Covariance (X, Y) = (1/n) * summation(i = 1 to n) of products
of (Xi - mean(X)) and (Yi - mean(Y))
and together, Xi and Yi are in ordered pair (remember step 3 above,
the Z-Scores)
# Covariance for older sets (X, Y)
covXY <- (1/15) * sum((X - mean(X))*(Y - mean(Y)))
# Covariance for New sets (Z_Score_X, Z_Score_Y)
covXYZ <- (1/15) * sum((Z_Score_X - mean(Z_Score_X))*(Z_Score_Y - mean(Z_Score_Y)))
Next we will look at slope (Beta) of best fit line of (X and Y)
Recall, Beta = slope = delta_Y / delta_X
# Slope for old set (X, Y)
Beta_X_Y <- round(lm(Y ~ X)$coeff[[2]], 2)
# Slope for standardized values in new set (Z_Score_z, Z_Score_z1)
Beta_ZScoreXY <- round(lm(Z_Score_X ~ Z_Score_Y)$coeff[[2]], 2)
Please note that intercept for the standardized values will always be ZERO
The reason for that is because the means for standardized values are always
on the best fit line and are zero (as in our case of Z_Score_X, Z_Score_Y,
the means are 0, 0).
In other words, the best fit line, for standardized data, must go through origin.

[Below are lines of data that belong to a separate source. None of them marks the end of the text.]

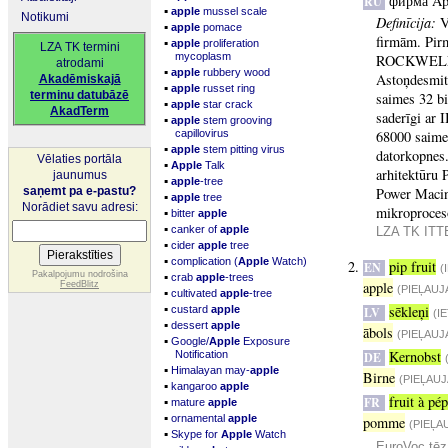
фирма Ap
RU
▪
apple
mussel scale
Notikumi
Definīcija:
V
▪
apple
pomace
firmām. Pir
▪
apple
proliferation
LZA TK termini
mycoplasm
ROCKWELL 65
atrodami
▪
apple
rubbery wood
Astoņdesmita
Akadēmiskajā
▪
apple
russet ring
terminu datubāzē
saimes 32 bi
▪
apple
star crack
AkadTerm
saderīgi ar 
▪
apple
stem grooving
capillovirus
68000 saimes
▪
apple
stem pitting virus
datorkopnes.
Vēlaties portāla
▪
Apple
Talk
arhitektūru
jaunumus
▪
apple
-tree
saņemt pa e-pastu?
Power Macint
▪
apple
tree
Norādiet savu adresi:
mikroproces
▪
bitter
apple
▪
canker of
apple
LZA TK ITTE
▪
cider
apple
tree
▪
complication (
Apple
Watch)
pip fruit
EN
(
▪
Pakalpojumu nodrošina
crab
apple
-trees
apple
FeedBlitz
(PIEĻAUJ
▪
cultivated
apple
-tree
▪
sēkleņi
custard
apple
LV
(I
▪
dessert
apple
ābols
(PIEĻAUJ
▪
Google/
Apple
Exposure
Kernobst
Notification
DE
▪
Himalayan may-
apple
Birne
(PIEĻAU
▪
kangaroo
apple
fruit à pé
▪
FR
mature
apple
▪
ornamental
apple
pomme
(PIEĻA
▪
Skype for
Apple
Watch
EuroVoc tēz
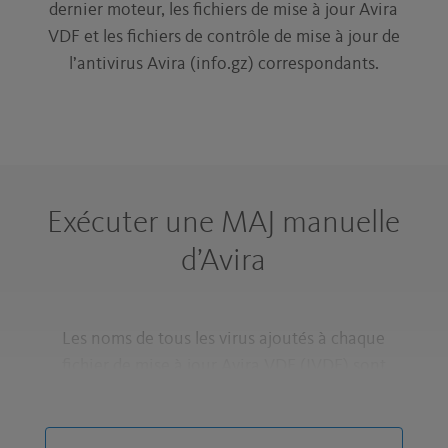
dernier moteur, les fichiers de mise à jour Avira
VDF et les fichiers de contrôle de mise à jour de
l’antivirus Avira (info.gz) correspondants.
Exécuter une MAJ manuelle
d’Avira
Les noms de tous les virus ajoutés à chaque
fichier de mise à jour Avira VDF (IVDF) sont
disponibles sur la page
Historique VDF
.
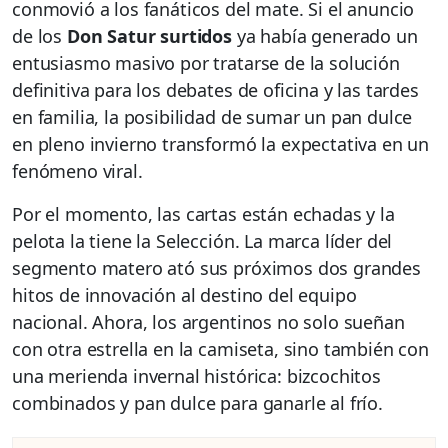
conmovió a los fanáticos del mate. Si el anuncio
de los
Don Satur surtidos
ya había generado un
entusiasmo masivo por tratarse de la solución
definitiva para los debates de oficina y las tardes
en familia, la posibilidad de sumar un pan dulce
en pleno invierno transformó la expectativa en un
fenómeno viral.
Por el momento, las cartas están echadas y la
pelota la tiene la Selección. La marca líder del
segmento matero ató sus próximos dos grandes
hitos de innovación al destino del equipo
nacional. Ahora, los argentinos no solo sueñan
con otra estrella en la camiseta, sino también con
una merienda invernal histórica: bizcochitos
combinados y pan dulce para ganarle al frío.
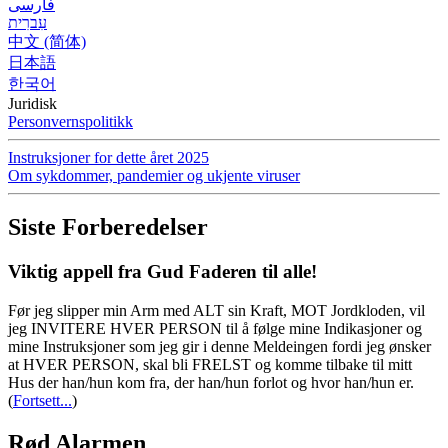
فارسی
עִברִית
中文 (简体)
日本語
한국어
Juridisk
Personvernspolitikk
Instruksjoner for dette året 2025
Om sykdommer, pandemier og ukjente viruser
Siste Forberedelser
Viktig appell fra Gud Faderen til alle!
Før jeg slipper min Arm med ALT sin Kraft, MOT Jordkloden, vil
jeg INVITERE HVER PERSON til å følge mine Indikasjoner og
mine Instruksjoner som jeg gir i denne Meldeingen fordi jeg ønsker
at HVER PERSON, skal bli FRELST og komme tilbake til mitt
Hus der han/hun kom fra, der han/hun forlot og hvor han/hun er.
(
Fortsett...
)
Rød Alarmen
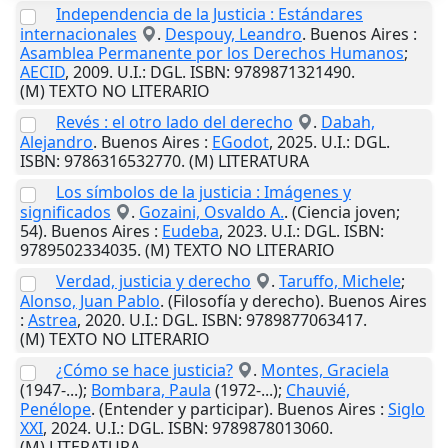
Independencia de la Justicia : Estándares
internacionales
.
Despouy, Leandro
.
Buenos Aires
:
Asamblea Permanente por los Derechos Humanos
;
AECID
,
2009
.
U.I.
: DGL. ISBN: 9789871321490.
(M) TEXTO NO LITERARIO
Revés : el otro lado del derecho
.
Dabah,
Alejandro
.
Buenos Aires
:
EGodot
,
2025
.
U.I.
: DGL.
ISBN: 9786316532770. (M) LITERATURA
Los símbolos de la justicia : Imágenes y
significados
.
Gozaini, Osvaldo A.
. (Ciencia joven;
54).
Buenos Aires
:
Eudeba
,
2023
.
U.I.
: DGL. ISBN:
9789502334035. (M) TEXTO NO LITERARIO
Verdad, justicia y derecho
.
Taruffo, Michele
;
Alonso, Juan Pablo
. (Filosofía y derecho).
Buenos Aires
:
Astrea
,
2020
.
U.I.
: DGL. ISBN: 9789877063417.
(M) TEXTO NO LITERARIO
¿Cómo se hace justicia?
.
Montes, Graciela
(1947-...);
Bombara, Paula
(1972-...);
Chauvié,
Penélope
. (Entender y participar).
Buenos Aires
:
Siglo
XXI
,
2024
.
U.I.
: DGL. ISBN: 9789878013060.
(M) LITERATURA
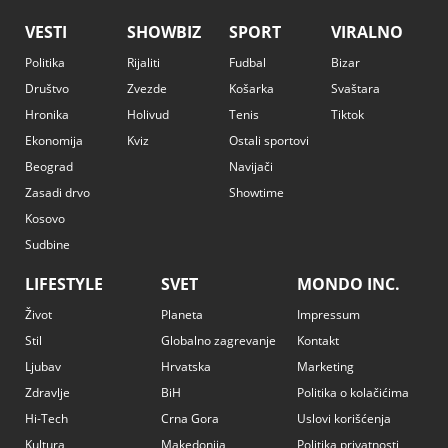
VESTI
SHOWBIZ
SPORT
VIRALNO
Politika
Rijaliti
Fudbal
Bizar
Društvo
Zvezde
Košarka
Svaštara
Hronika
Holivud
Tenis
Tiktok
Ekonomija
Kviz
Ostali sportovi
Beograd
Navijači
Zasadi drvo
Showtime
Kosovo
Sudbine
LIFESTYLE
SVET
MONDO INC.
Život
Planeta
Impressum
Stil
Globalno zagrevanje
Kontakt
Ljubav
Hrvatska
Marketing
Zdravlje
BiH
Politika o kolačićima
Hi-Tech
Crna Gora
Uslovi korišćenja
Kultura
Makedonija
Politika privatnosti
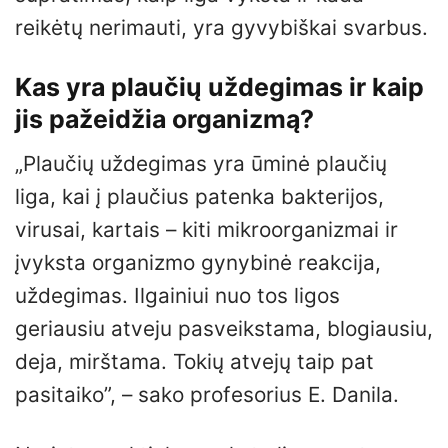
reikėtų nerimauti, yra gyvybiškai svarbus.
Kas yra plaučių uždegimas ir kaip
jis pažeidžia organizmą?
„Plaučių uždegimas yra ūminė plaučių
liga, kai į plaučius patenka bakterijos,
virusai, kartais – kiti mikroorganizmai ir
įvyksta organizmo gynybinė reakcija,
uždegimas. Ilgainiui nuo tos ligos
geriausiu atveju pasveikstama, blogiausiu,
deja, mirštama. Tokių atvejų taip pat
pasitaiko”, – sako profesorius E. Danila.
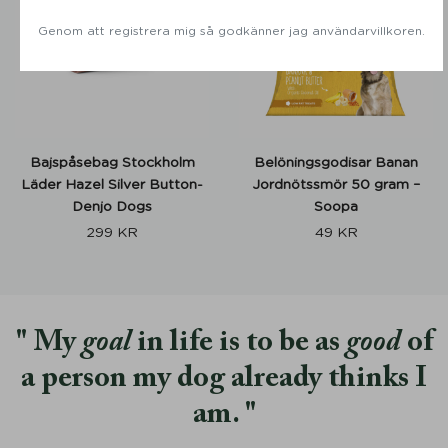
s
p
Genom att registrera mig så godkänner jag användarvillkoren.
r
o
d
u
c
t
Bajspåsebag Stockholm
Belöningsgodisar Banan
Läder Hazel Silver Button-
Jordnötssmör 50 gram –
Denjo Dogs
Soopa
299
KR
49
KR
My
goal
in life is to be as
good
of
a person my dog already thinks I
am.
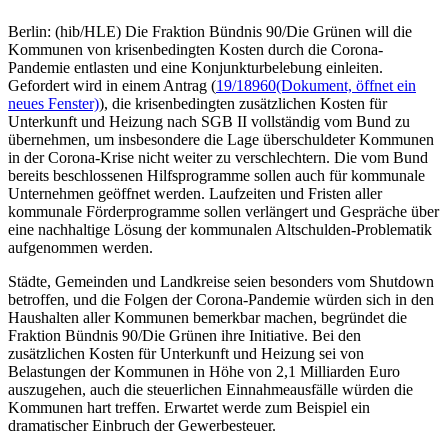
Berlin: (hib/HLE) Die Fraktion Bündnis 90/Die Grünen will die
Kommunen von krisenbedingten Kosten durch die Corona-
Pandemie entlasten und eine Konjunkturbelebung einleiten.
Gefordert wird in einem Antrag (
19/18960
(Dokument, öffnet ein
neues Fenster)
), die krisenbedingten zusätzlichen Kosten für
Unterkunft und Heizung nach SGB II vollständig vom Bund zu
übernehmen, um insbesondere die Lage überschuldeter Kommunen
in der Corona-Krise nicht weiter zu verschlechtern. Die vom Bund
bereits beschlossenen Hilfsprogramme sollen auch für kommunale
Unternehmen geöffnet werden. Laufzeiten und Fristen aller
kommunale Förderprogramme sollen verlängert und Gespräche über
eine nachhaltige Lösung der kommunalen Altschulden-Problematik
aufgenommen werden.
Städte, Gemeinden und Landkreise seien besonders vom Shutdown
betroffen, und die Folgen der Corona-Pandemie würden sich in den
Haushalten aller Kommunen bemerkbar machen, begründet die
Fraktion Bündnis 90/Die Grünen ihre Initiative. Bei den
zusätzlichen Kosten für Unterkunft und Heizung sei von
Belastungen der Kommunen in Höhe von 2,1 Milliarden Euro
auszugehen, auch die steuerlichen Einnahmeausfälle würden die
Kommunen hart treffen. Erwartet werde zum Beispiel ein
dramatischer Einbruch der Gewerbesteuer.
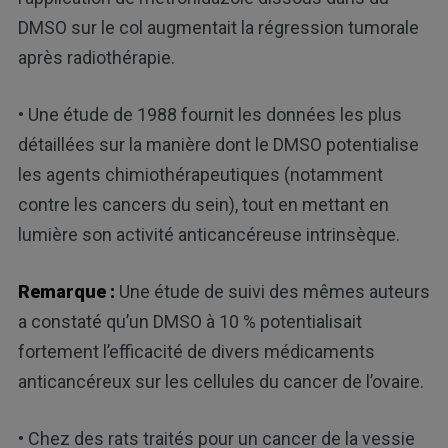
DMSO sur le col augmentait la régression tumorale
après radiothérapie.
• Une étude de 1988 fournit les données les plus
détaillées sur la manière dont le DMSO potentialise
les agents chimiothérapeutiques (notamment
contre les cancers du sein), tout en mettant en
lumière son activité anticancéreuse intrinsèque.
Remarque :
Une étude de suivi des mêmes auteurs
a constaté qu’un DMSO à 10 % potentialisait
fortement l’efficacité de divers médicaments
anticancéreux sur les cellules du cancer de l’ovaire.
• Chez des rats traités pour un cancer de la vessie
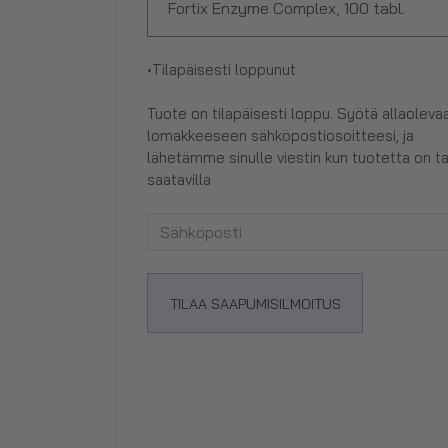
Fortix Enzyme Complex, 100 tabl.
•
Tilapäisesti loppunut
Tuote on tilapäisesti loppu. Syötä allaoleva
lomakkeeseen sähköpostiosoitteesi, ja
lähetämme sinulle viestin kun tuotetta on t
saatavilla
TILAA SAAPUMISILMOITUS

Although, not always necessary, but it is expected so.
# Intercept for old set
Intercept_X_Y <- round(lm(Y ~ X)$coeff[[1]], 2)
# 5.17
# Intercept for standardized set, should be zero
Intercept_ZScore_X_Y <- round(lm(Z_Score_Y ~ Z_Score_X)$coeff[[1]], 2)
# Yes, it is 0
Finally, we will look at Correlation, which is equal to
Covariate of X and Y divided by standard deviation of X times standard deviation of Y
# Correlation of old set
CorrelationXY <- round(covXY / (sdX * sdY), 2)
# Variance for new set
VarZScoreX <- sum((Z_Score_X - mean(Z_Score_X))^2)/15
VarZScoreY <- sum((Z_Score_Y - mean(Z_Score_Y))^2)/15
sdZScoreX <- sqrt(VarZScoreX)
sdZScoreY <- sqrt(VarZScoreY)
# Correlation of new set
correlation_ZScore_X_Y <- round(covXYZ / (sdZScoreX * sdZScoreY), 2)
Therefore, what we see here is, that overall thing that remains constant
for old set of data or new set of standardized (z score) data, is the
correlation (in our case it is -0.34). The correlation is UNCHANGED.
One another point to note, for every standardized set, the slope, the
covariance are EQUAL to correlation (all -0.34 in our case) and the intercept
of standardized set is equal to zero.